WORK INSTRUCTIONS =
Give every line of text in the items below as a Markdown table with the columns "No." and "Text", numbering the rows in order and skipping blank lines. Leave the pictures out.

[Stored data]
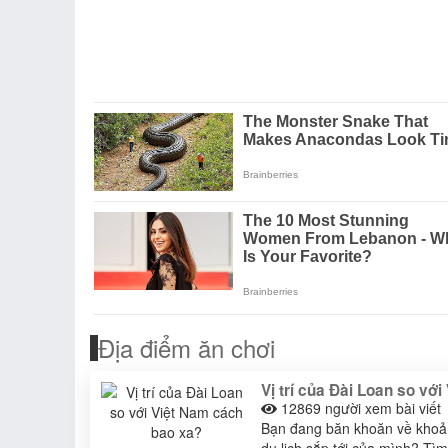
Địa điểm ăn chơi
Vị trí của Đài Loan so vớ
12869
người xem bài viết
Bạn đang băn khoăn về khoản
du lịch sắp tới của mình? Tìm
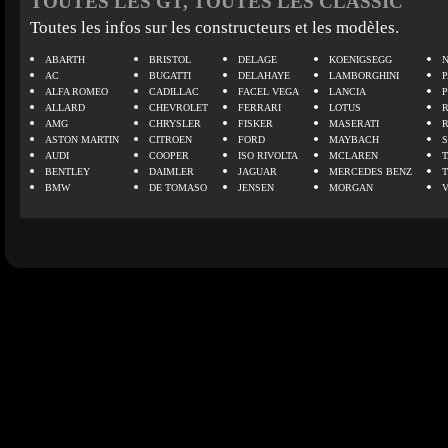
TOUTES LES GT, TOUTES LES CLASSIC
Toutes les infos sur les constructeurs et les modèles.
ABARTH
BRISTOL
DELAGE
KOENIGSEGG
N
AC
BUGATTI
DELAHAYE
LAMBORGHINI
P
ALFA ROMEO
CADILLAC
FACEL VEGA
LANCIA
ALLARD
CHEVROLET
FERRARI
LOTUS
AMG
CHRYSLER
FISKER
MASERATI
ASTON MARTIN
CITROEN
FORD
MAYBACH
AUDI
COOPER
ISO RIVOLTA
MCLAREN
BENTLEY
DAIMLER
JAGUAR
MERCEDES BENZ
BMW
DE TOMASO
JENSEN
MORGAN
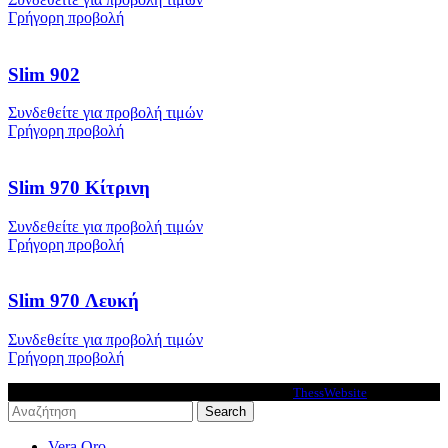
Γρήγορη προβολή
Slim 902
Συνδεθείτε για προβολή τιμών
Γρήγορη προβολή
Slim 970 Κίτρινη
Συνδεθείτε για προβολή τιμών
Γρήγορη προβολή
Slim 970 Λευκή
Συνδεθείτε για προβολή τιμών
Γρήγορη προβολή
VeraOro © 2026 - Premium Ecommerce solutions by
ThessWebsite
.
Search
Vera Oro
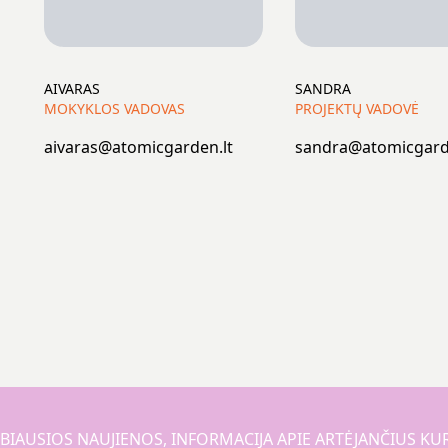
AIVARAS
SANDRA
MOKYKLOS VADOVAS
PROJEKTŲ VADOVĖ
aivaras@atomicgarden.lt
sandra@atomicgard
BIAUSIOS NAUJIENOS, INFORMACIJA APIE ARTĖJANČIUS KU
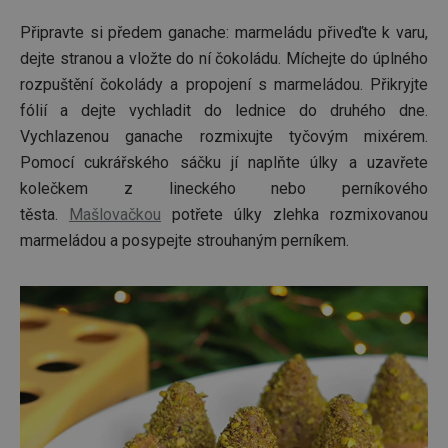
Připravte si předem ganache: marmeládu přiveďte k varu,
dejte stranou a vložte do ní čokoládu. Míchejte do úplného
rozpuštění čokolády a propojení s marmeládou. Přikryjte
fólií a dejte vychladit do lednice do druhého dne.
Vychlazenou ganache rozmixujte tyčovým mixérem.
Pomocí cukrářského sáčku jí naplňte úlky a uzavřete
kolečkem z lineckého nebo perníkového
těsta.
Mašlovačkou
potřete úlky zlehka rozmixovanou
marmeládou a posypejte strouhaným perníkem.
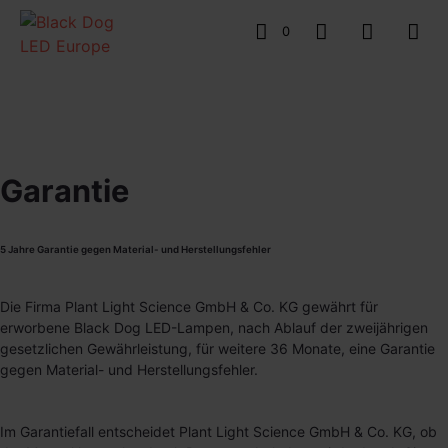
0
Garantie
5 Jahre Garantie gegen Material- und Herstellungsfehler
Die Firma Plant Light Science GmbH & Co. KG gewährt für
erworbene Black Dog LED-Lampen, nach Ablauf der zweijährigen
gesetzlichen Gewährleistung, für weitere 36 Monate, eine Garantie
gegen Material- und Herstellungsfehler.
Im Garantiefall entscheidet Plant Light Science GmbH & Co. KG, ob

TASK ANSWER =
| No. | Text |
|---|---|
| 1 | Địa điểm ăn chơi |
| 2 | Vị trí của Đài Loan so vớ |
| 3 | 12869 |
| 4 | người xem bài viết |
| 5 | Bạn đang băn khoăn về khoản |
| 6 | du lịch sắp tới của mình? Tìm |
| 7 | TOUTES LES GT, TOUTES LES CLASSIC |
| 8 | Toutes les infos sur les constructeurs et les modèles. |
| 9 | ABARTH |
| 10 | BRISTOL |
| 11 | DELAGE |
| 12 | KOENIGSEGG |
| 13 | N |
| 14 | AC |
| 15 | BUGATTI |
| 16 | DELAHAYE |
| 17 | LAMBORGHINI |
| 18 | P |
| 19 | ALFA ROMEO |
| 20 | CADILLAC |
| 21 | FACEL VEGA |
| 22 | LANCIA |
| 23 | ALLARD |
| 24 | CHEVROLET |
| 25 | FERRARI |
| 26 | LOTUS |
| 27 | AMG |
| 28 | CHRYSLER |
| 29 | FISKER |
| 30 | MASERATI |
| 31 | ASTON MARTIN |
| 32 | CITROEN |
| 33 | FORD |
| 34 | MAYBACH |
| 35 | AUDI |
| 36 | COOPER |
| 37 | ISO RIVOLTA |
| 38 | MCLAREN |
| 39 | BENTLEY |
| 40 | DAIMLER |
| 41 | JAGUAR |
| 42 | MERCEDES BENZ |
| 43 | BMW |
| 44 | DE TOMASO |
| 45 | JENSEN |
| 46 | MORGAN |
| 47 | Γρήγορη προβολή |
| 48 | Slim 902 |
| 49 | Συνδεθείτε για προβολή τιμών |
| 50 | Γρήγορη προβολή |
| 51 | Slim 970 Κίτρινη |
| 52 | Συνδεθείτε για προβολή τιμών |
| 53 | Γρήγορη προβολή |
| 54 | Slim 970 Λευκή |
| 55 | Συνδεθείτε για προβολή τιμών |
| 56 | Γρήγορη προβολή |
| 57 | VeraOro © 2026 - Premium Ecommerce solutions by |
| 58 | ThessWebsite |
| 59 | . |
| 60 | Search |
| 61 | Vera Oro |
| 62 | AIVARAS |
| 63 | SANDRA |
| 64 | MOKYKLOS VADOVAS |
| 65 | PROJEKTŲ VADOVĖ |
| 66 | aivaras@atomicgarden.lt |
| 67 | sandra@atomicgard |
| 68 | BIAUSIOS NAUJIENOS, INFORMACIJA APIE ARTĖJANČIUS KU |
| 69 | Připravte si předem ganache: marmeládu přiveďte k varu, |
| 70 | dejte stranou a vložte do ní čokoládu. Míchejte do úplného |
| 71 | rozpuštění čokolády a propojení s marmeládou. Přikryjte |
| 72 | fólií a dejte vychladit do lednice do druhého dne. |
| 73 | Vychlazenou ganache rozmixujte tyčovým mixérem. |
| 74 | Pomocí cukrářského sáčku jí naplňte úlky a uzavřete |
| 75 | kolečkem z lineckého nebo perníkového |
| 76 | těsta. |
| 77 | Mašlovačkou |
| 78 | potřete úlky zlehka rozmixovanou |
| 79 | marmeládou a posypejte strouhaným perníkem. |
| 80 | 0 |
| 81 | Garantie |
| 82 | 5 Jahre Garantie gegen Material- und Herstellungsfehler |
| 83 | Die Firma Plant Light Science GmbH & Co. KG gewährt für |
| 84 | erworbene Black Dog LED-Lampen, nach Ablauf der zweijährigen |
| 85 | gesetzlichen Gewährleistung, für weitere 36 Monate, eine Garantie |
| 86 | gegen Material- und Herstellungsfehler. |
| 87 | Im Garantiefall entscheidet Plant Light Science GmbH & Co. KG, ob |